Exercise inputs Block Start

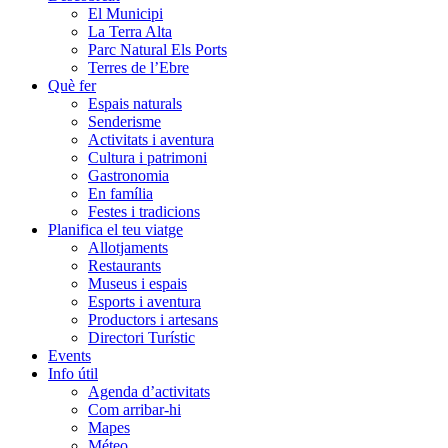
El Municipi
La Terra Alta
Parc Natural Els Ports
Terres de l’Ebre
Què fer
Espais naturals
Senderisme
Activitats i aventura
Cultura i patrimoni
Gastronomia
En família
Festes i tradicions
Planifica el teu viatge
Allotjaments
Restaurants
Museus i espais
Esports i aventura
Productors i artesans
Directori Turístic
Events
Info útil
Agenda d’activitats
Com arribar-hi
Mapes
Méteo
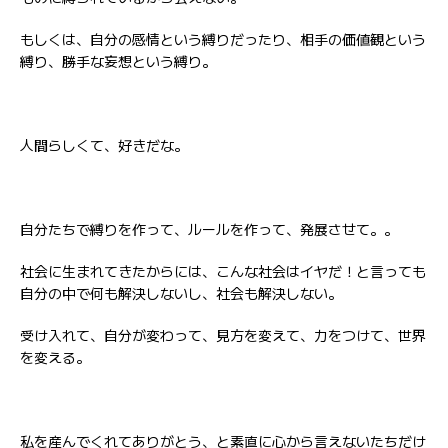
もしくは、自分の感情という縛りだったり、相手の価値観という
縛り、勝手な妄想という縛り。
人間らしくて、好きだな。
自分たちで縛りを作って、ルールを作って、発展させて。。
社会に生まれてきたからには、こんな社会はイヤだ！と言っても
自分の中で何も解決しないし、社会も解決しない。
受け入れて、自分が変わって、見方を変えて、力をつけて、世界
を変える。
私を産んでくれてありがとう、と素直に心から言えないたちだけ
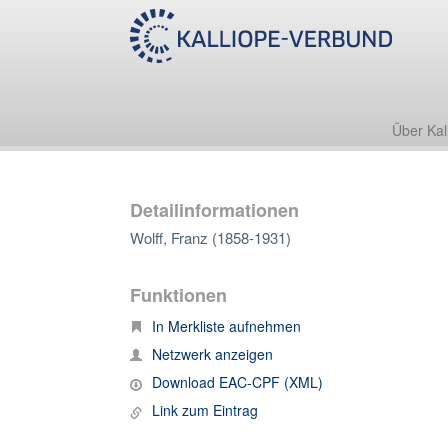
Über Kal
Detailinformationen
Wolff, Franz (1858-1931)
Funktionen
In Merkliste aufnehmen
Netzwerk anzeigen
Download EAC-CPF (XML)
Link zum Eintrag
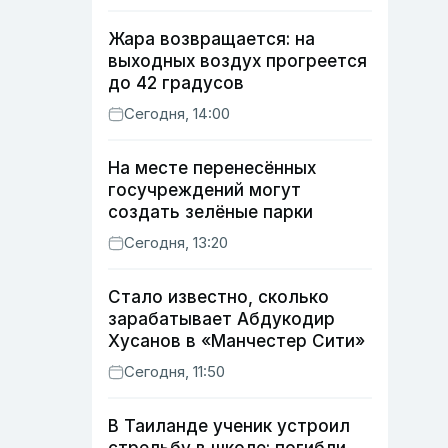
Жара возвращается: на
выходных воздух прогреется
до 42 градусов
Сегодня, 14:00
На месте перенесённых
госучреждений могут
создать зелёные парки
Сегодня, 13:20
Стало известно, сколько
зарабатывает Абдукодир
Хусанов в «Манчестер Сити»
Сегодня, 11:50
В Таиланде ученик устроил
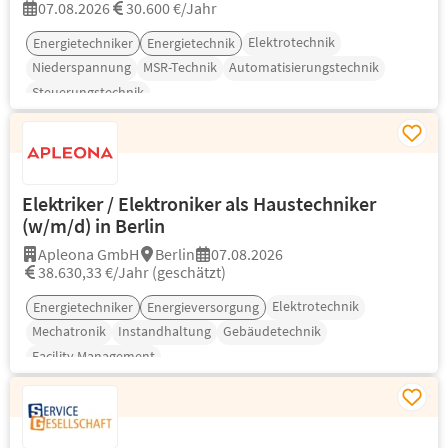
07.08.2026
30.600 €/Jahr
Elektrotechnik
Energietechniker
Energietechnik
Niederspannung
MSR-Technik
Automatisierungstechnik
Steuerungstechnik
Elektriker / Elektroniker als Haustechniker
(w/m/d) in Berlin
Apleona GmbH
Berlin
07.08.2026
38.630,33 €/Jahr (geschätzt)
Elektrotechnik
Energietechniker
Energieversorgung
Mechatronik
Instandhaltung
Gebäudetechnik
Facility Management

Exercise inputs Block End

Required work: The expected answer consists solely of the lines from the one with "В Таиланде ученик устроил" through the last line of the listing above, restated exactly, minus any pictures.

Output:
В Таиланде ученик устроил
07.08.2026
30.600 €/Jahr
Elektrotechnik
Energietechniker
Energietechnik
Niederspannung
MSR-Technik
Automatisierungstechnik
Steuerungstechnik
Elektriker / Elektroniker als Haustechniker
(w/m/d) in Berlin
Apleona GmbH
Berlin
07.08.2026
38.630,33 €/Jahr (geschätzt)
Elektrotechnik
Energietechniker
Energieversorgung
Mechatronik
Instandhaltung
Gebäudetechnik
Facility Management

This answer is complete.